Everything about her exudes motherhood. Hyacinthe has to remind himself several times that he faces certain death if he tries to flirt with her.
“So you like Reborn?” she asks over sizzling pork belly, because of course she caught that. Hyacinthe isn’t very subtle.
“I want to f—fight him. I want to fight him,” Hyacinthe corrects her, and himself.
“I want him to step on my skull and crush it, killing me instantly,” he adds, because it’s better than telling her he wishes Reborn was fucking him over the surface of his hotel room’s tiny kitchen counter.
Nana hums contentedly. Hyacinthe looks back to the pastry dough he’s kneading, except there’s a fully grown chameleon now right next to his hand that looks nothing like Fantasma but has the same intelligence in its beady eyes.
Hyacinthe looks up. Reborn is staring at him from the couch, dressed in shorts and boxer’s gloves and with an elephant hat on his head, but, yeah, he’s mostly naked. Hyacinthe feels the conflicting urge to kill him and lick him.
Give me back my manuscript, he mouths at him.
Reborn sips his coffee and smirks, showing a row of perfect white teeth.

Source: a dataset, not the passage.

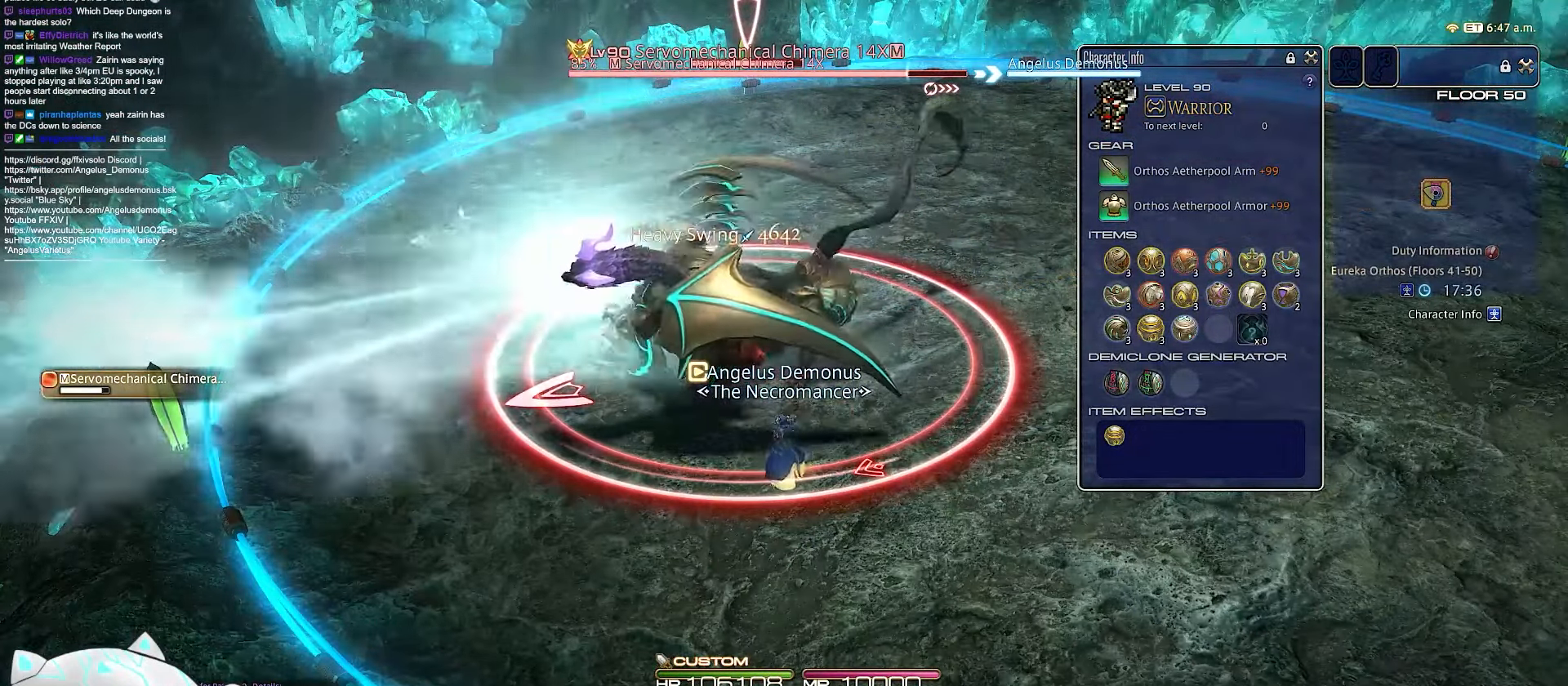
{"keys": ["a"], "events": [[267, "a", "down"]]}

Hyacinthe can’t come back to Florence without the manuscript. Everything in the archive is his responsibility, and he feels strongly about this, because the Vongola archives gave him back a sense of purpose. He was lost before meeting Nono’s Mist and he’s aware of it now, and the manor is his home in a way nothing has been, and Vongola is his Family. He knows Mammon is expecting him despite everything they say. He knows he can’t stand the thought of going back empty-handed after the Ninth himself has sent him.
He doesn’t like this house and all its hurt children, or how exposed his presence here makes him to the CEDEF’s whim. Nono would protect him… probably. But Hyacinthe isn’t supposed to know everything going on here. No one is supposed to know who the future Decimo is.
He’s not supposed to tell anyone, including his best friend, and he’d rather get out of here fast and avoid making new unnecessary discoveries that he’ll have to carry to an early grave.
Reborn wiggles his pinky finger at him mockingly, and Hyacinthe thinks, Fuck it.
He’ll get his file back. Even if he has to spend months here to get it.